A student-created clothing line will soon start selling T-shirts printed with social commentary ranging from, “I am a Sex Slave,” to an image of an orphan in Africa.
The shirts, created by Trendsetter Clothing Co., become available for purchase Jan. 1, 2012 to support philanthropic organizations around the world and speak out about global issues.
Cesar Hernandez, a senior majoring in biomedical sciences and political science and former student body president, is the chief operating officer of the clothing company.

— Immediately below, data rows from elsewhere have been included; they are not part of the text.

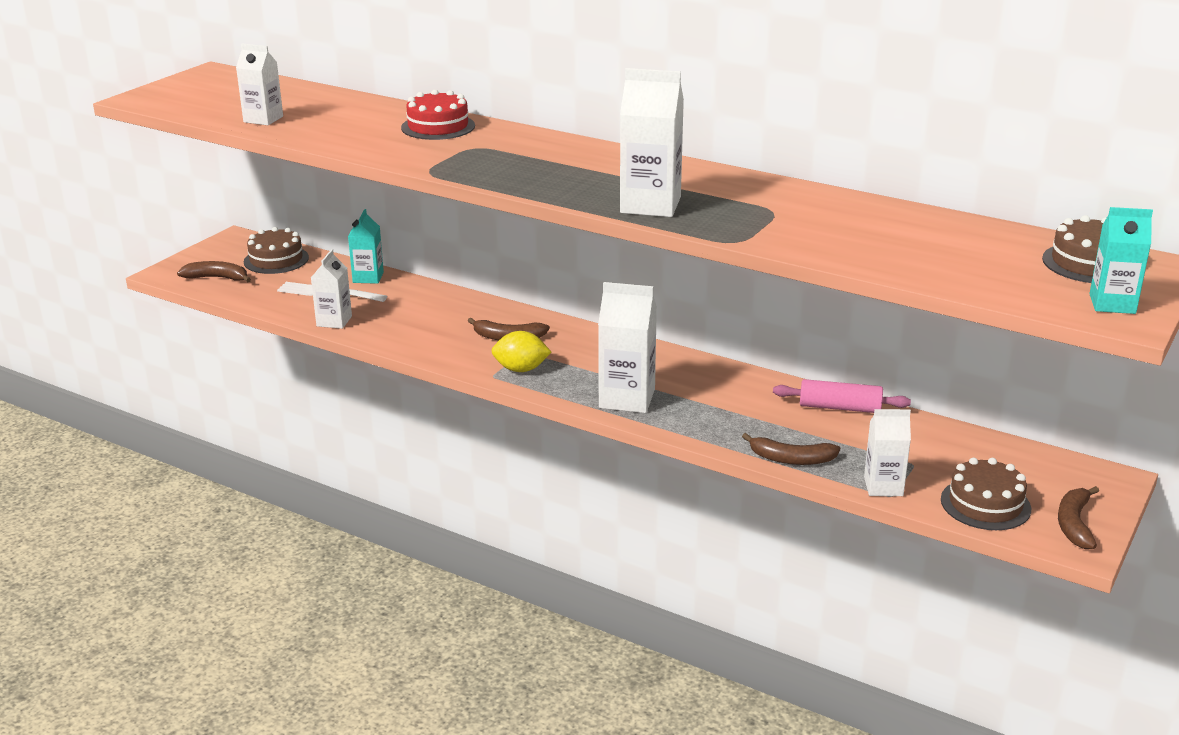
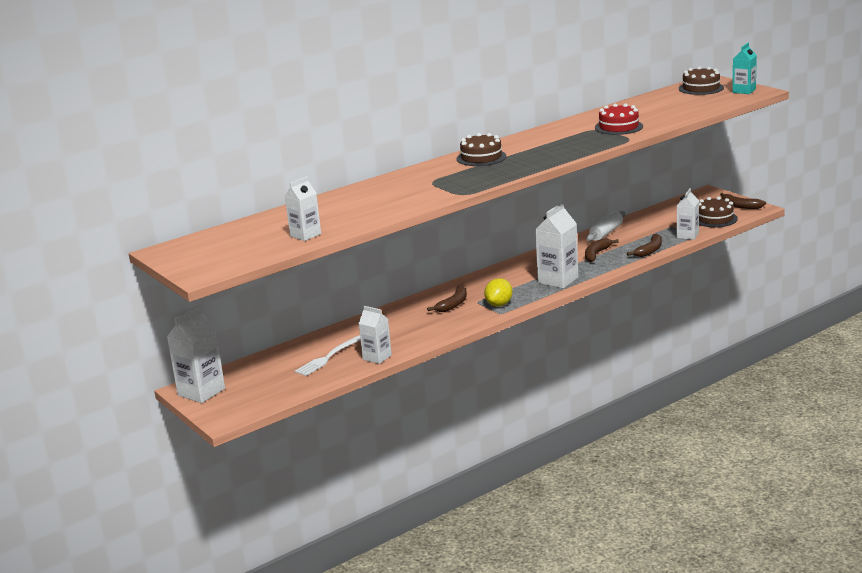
camera: 65 degrees left, 5 degrees down
(217, 278) = (256, 398): brown banana -> brown banana (596, 254)
(276, 260) = (247, 374): brown cake -> brown cake (481, 157)
(368, 277) = (316, 342): turquoise carton -> none
(438, 127) = (381, 189): red cake -> red cake (618, 127)
(650, 205) = (566, 150): white carton -> white carton (201, 392)
(840, 407) = (606, 233): pink rolling pin -> white rolling pin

He said he wants to help people in need through The Seraph Foundation – a non-profit organization he created that funds scholarships and will soon fund philanthropic organizations.
He said the graphic nature of the shirts should not be an issue.
“We’re going to be (as) graphic as human society is because to those sex workers, I’m sure nothing is being censored,” Hernandez said. “To those people, there is no censorship.”
All of the purchasing will be primarily online, he said, with the exception of buying shirts from a booth at the Bull Market.
Hernandez said the foundation is partnered with other non-profit organizations, like New Global Citizens, based in Arizona.
“You buy a T-shirt, which funds The Seraph Foundation, which funds other non-profit organizations like New Global Citizens, which funds other philanthropic organizations throughout the entire world,” he said. “It’s basically a sustainable cycle of love and compassion.”
T-shirts will be sold for $20, he said. Half of the profit will be distributed evenly to the international organizations such as an orphanage in Uganda, a group who distributes supplies in Haiti and sex trafficking rehabilitation in Thailand.
The Seraph Foundation was created by Hernandez and his fraternity, Lambda Theta Phi, three years ago to maintain fundraising money for the fraternity, Hernandez said.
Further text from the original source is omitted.